Guglielmo Ebreo da Pesaro (c. 1420 - c. 1484) was a Jewish Italian dancer and dancing master at some of the most influential courts in Renaissance Italy, including Naples, Urbino, Milan, and Ferrara. His byname Ebreo means simply ‘Hebrew.’ Not always used when referring to him, da Pesaro indicates that he was from the east-central town of Pesaro. Between October 1463 and May 1465, Guglielmo probably converted from Judaism to Roman Catholicism and took the name Giovanni Ambrosio.

He studied with Domenico da Piacenza (sometimes known as Domenico da Ferrara) in the 1440s, and is mentioned in Domenico's Liber ballorum (1460).

Around 1463, Guglielmo authored the treatise De pratica seu arte tripudii (On the Practice or Art of Dancing), sometimes cited as Trattato dell' arte del ballare (Treatise on the Art of Dancing).
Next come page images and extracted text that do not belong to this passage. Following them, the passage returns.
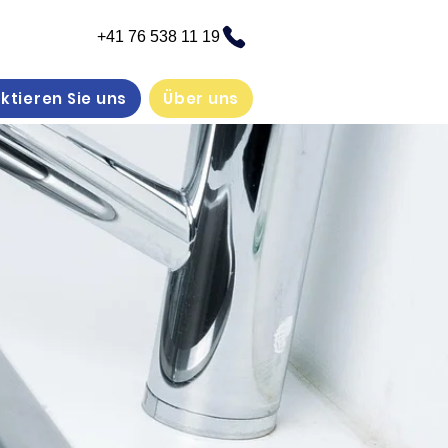
+41 76 538 11 19
ktieren Sie uns
Über uns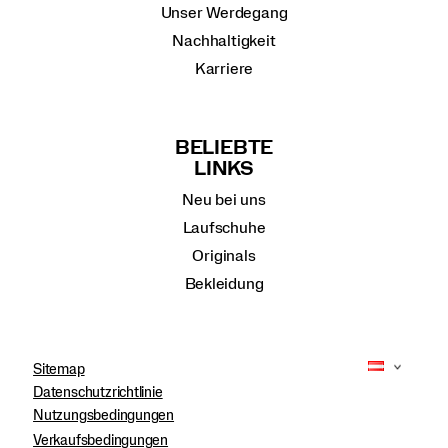
Unser Werdegang
Nachhaltigkeit
Karriere
BELIEBTE
LINKS
Neu bei uns
Laufschuhe
Originals
Bekleidung
Sitemap
Datenschutzrichtlinie
Nutzungsbedingungen
Verkaufsbedingungen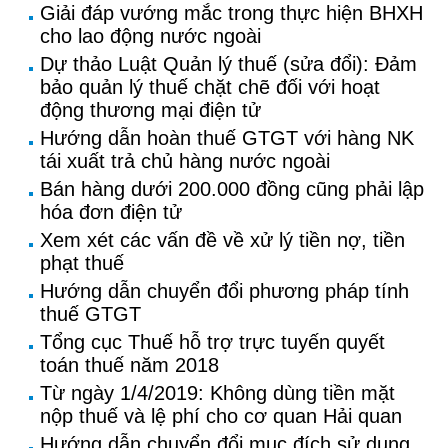
Giải đáp vướng mắc trong thực hiện BHXH
cho lao động nước ngoài
Dự thảo Luật Quản lý thuế (sửa đổi): Đảm
bảo quản lý thuế chặt chẽ đối với hoạt
động thương mại điện tử
Hướng dẫn hoàn thuế GTGT với hàng NK
tái xuất trả chủ hàng nước ngoài
Bán hàng dưới 200.000 đồng cũng phải lập
hóa đơn điện tử
Xem xét các vấn đề về xử lý tiền nợ, tiền
phạt thuế
Hướng dẫn chuyển đổi phương pháp tính
thuế GTGT
Tổng cục Thuế hỗ trợ trực tuyến quyết
toán thuế năm 2018
Từ ngày 1/4/2019: Không dùng tiền mặt
nộp thuế và lệ phí cho cơ quan Hải quan
Hướng dẫn chuyển đổi mục đích sử dụng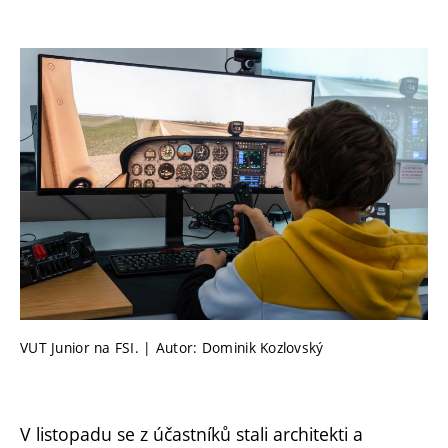
VUT Junior na FSI. | Autor: Dominik Kozlovský
V listopadu se z účastníků stali architekti a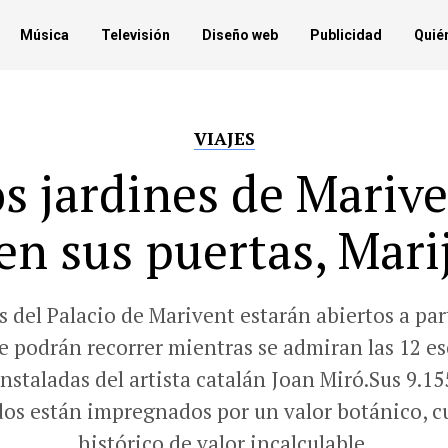
Música
Televisión
Diseño web
Publicidad
Quié
VIAJES
s jardines de Mariv
en sus puertas, Mari
s del Palacio de Marivent estarán abiertos a part
e podrán recorrer mientras se admiran las 12 es
nstaladas del artista catalán Joan Miró.Sus 9.1
os están impregnados por un valor botánico, cu
histórico de valor incalculable.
In it, Guglielmo defends dancing as a noble art, emphasizing the important role of music. He also describes qualities necessary for dancers, including posture, musicality, style, and memory, and provides first-hand accounts of massive court celebrations in which he played a role. The treatise contains choreographies and music for thirty-six dances by Guglielmo and his contemporaries.

==Conversion to Roman Catholicism==

Between 1463 and 1465 Guglielmo was baptized and took the name of Giovanni Ambrogio. His patron and friend Alessandro Sforza (Lord of Pesaro and brother of Francesco Sforza) convinced Guglielmo to convert to Roman Catholicism. Alessandro Sforza was a very religious man, but perhaps also influenced Guglielmo's ability to access the dignity of Knight.

In 1469 Guglielmo became a Knight of the Golden Spur, as had his teacher Domenico da Piacenza.

In honour of Alessandro Sforza's daughter, Ginevra, Guglielmo composed a bassadanza in due. In 1465 he moved to Milan, where he was in charge of the celebrations for the wedding of Eleonora d'Aragona with the Duke of Bari.